The study finds that if PPCA coal phase-out commitments are restricted to the power sector, then non-power sectors and non-PPCA countries take much of the unwanted coal, in a process called ‘leakage’. This makes the PPCA highly ineffective at closing the gap between the coal used in current climate policies and what is required for a 1.5 °C outcome. In fact, only about 2% of this ambition gap is closed even with a green COVID-19 recovery. In other words, dealing with leakage across sectors and countries is essential, ideally through expanding the coal phase-out commitment beyond the power sector, as well as expanding the alliance. China is a critical player in this analysis, only simulated to join the PPCA in a green or ‘neutral’ COVID-19 recovery. If the recovery is brown, China doesn’t join, considerably diminishing the total amount of global coal that is phased out, even if PPCA membership is taken to mean phasing out unabated coal across all sectors of members’ economies (that is, not just their power sectors).

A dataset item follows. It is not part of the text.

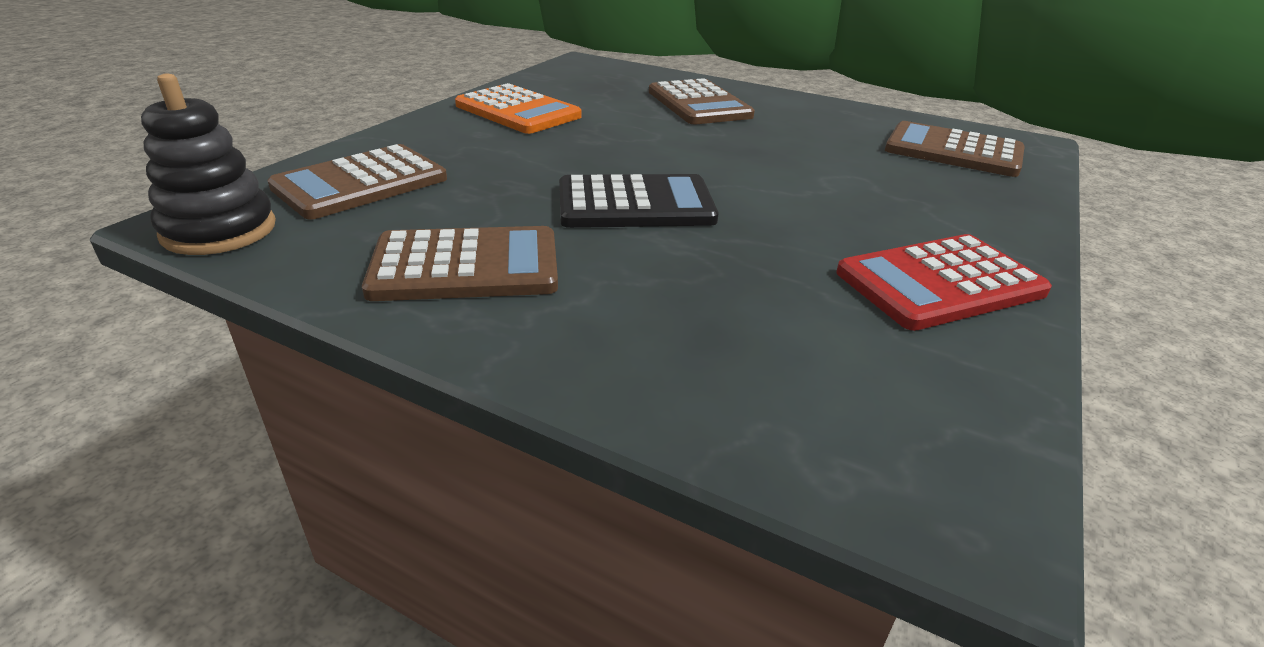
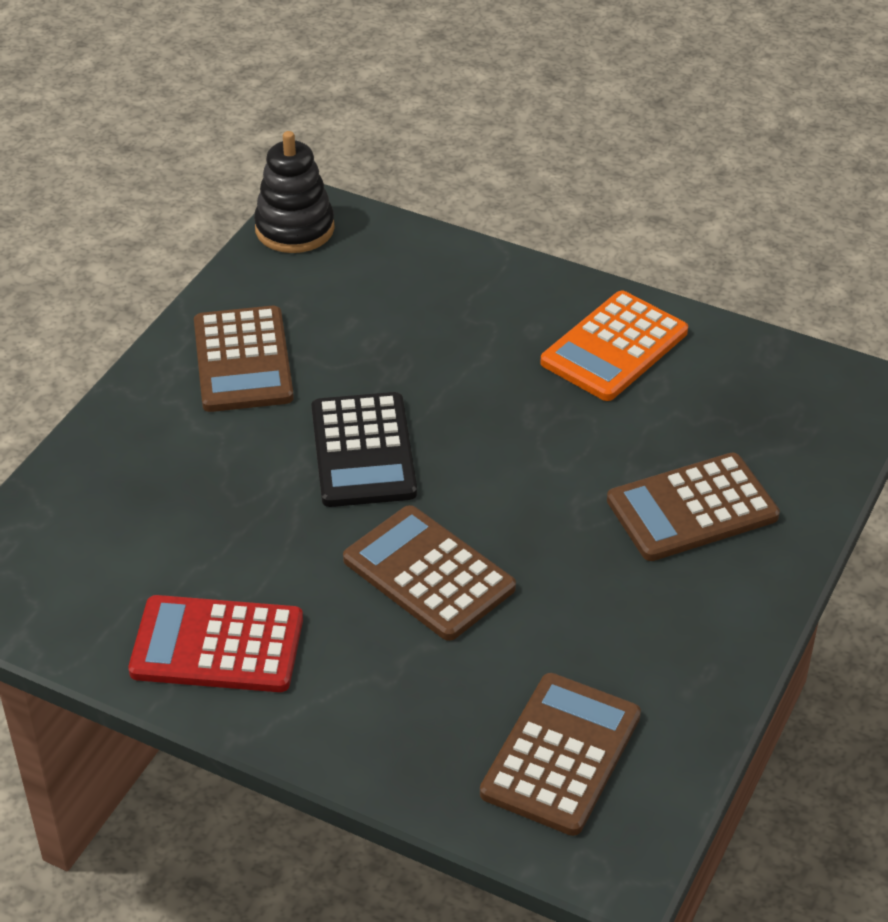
camera: 90 degrees right, 10 degrees up
brown calculator [267,144,447,220] -> brown calculator moved to [343,505,516,641]
red calculator [836,234,1052,331] -> red calculator turned 60 degrees counterclockwise [128,595,303,692]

The second study, from Muttitt and colleagues2, sheds light on the PPCA’s compatibility, or otherwise, with 1.5 °C scenarios from a different angle. It considers the implications of constraining coal phase-out in power generation in the top ten coal-power-consuming countries according to the PPCA timelines. A key novelty is that the study first demonstrates that PPCA-compatible coal phase-out timelines generally sit near the fastest historical rates of decline of different power generation sources, including relatively drastic examples such as nuclear shutdowns in Japan after the Fukushima disaster. The resulting IAM-modelled pathway, aimed at 1.5 °C but constrained by PPCA coal phase-out rates, shows drastic differences from a pathway without such constraints. Most strikingly, the Global North has to go much faster on emissions reductions, with Europe’s CO2 reduction rate increased from 8% to 13% per year over the period 2020–2045, and the United States up from 10% to 17%. And much more of the global emissions reduction comes from earlier phasing out of gas and oil, to compensate for coal going slower. For example, the constrained scenario sees peak gas by 2025, rather than 2030 in the unconstrained scenario.

Together, these two analyses1,2 deliver some stark messages: the PPCA coal power phase-out timelines are certainly not unambitious compared to historical benchmarks of how fast power sources have declined, but at their current level of ambition could lead to very little in terms of reduced coal use and emissions, which are unlikely to get near the 1.5 °C target. This requires considerably enhancing coal phase-out ambitions, doubling down on other fossil fuels and calls for richer, industrialized countries to reduce their emissions much faster.

Both studies leave some key questions unexplored. These include the political feasibility of both expanding the PPCA beyond coal power and going faster on oil and gas reductions. They also only explore feasibility within the dynamics of the current economic system, with strongly growing underlying global gross domestic product driving demand for energy services. With a rapidly diminishing 1.5 °C carbon budget10, we should explore feasibility in the context that we may have to break with historical social and economic precedents, as well as current political commitments. Perhaps this is where these studies’ greatest utility lies — not as a cast-iron assessment of feasibility, but rather as an invaluable contribution to the evidence base on how we should reinforce our efforts if we are to stand any chance of meeting the 1.5 °C goal.